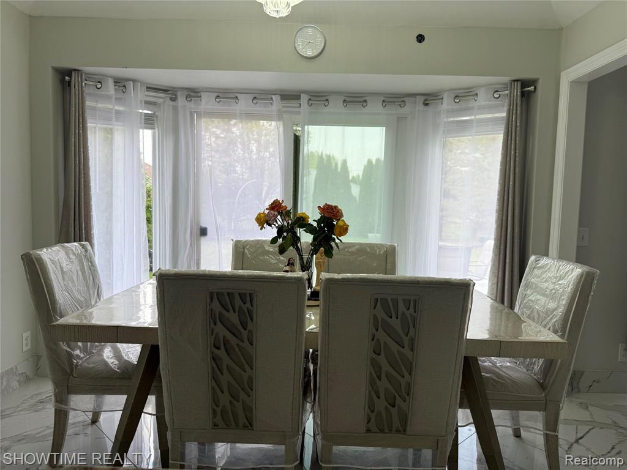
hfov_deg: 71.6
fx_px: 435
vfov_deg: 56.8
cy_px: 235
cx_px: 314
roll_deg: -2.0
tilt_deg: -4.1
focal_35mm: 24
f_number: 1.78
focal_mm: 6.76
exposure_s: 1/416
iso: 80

Problem details —
The listing is to be repeated exactly, with its pictures removed.

Finished exercise —
hfov_deg: 71.6
fx_px: 435
vfov_deg: 56.8
cy_px: 235
cx_px: 314
roll_deg: -2.0
tilt_deg: -4.1
focal_35mm: 24
f_number: 1.78
focal_mm: 6.76
exposure_s: 1/416
iso: 80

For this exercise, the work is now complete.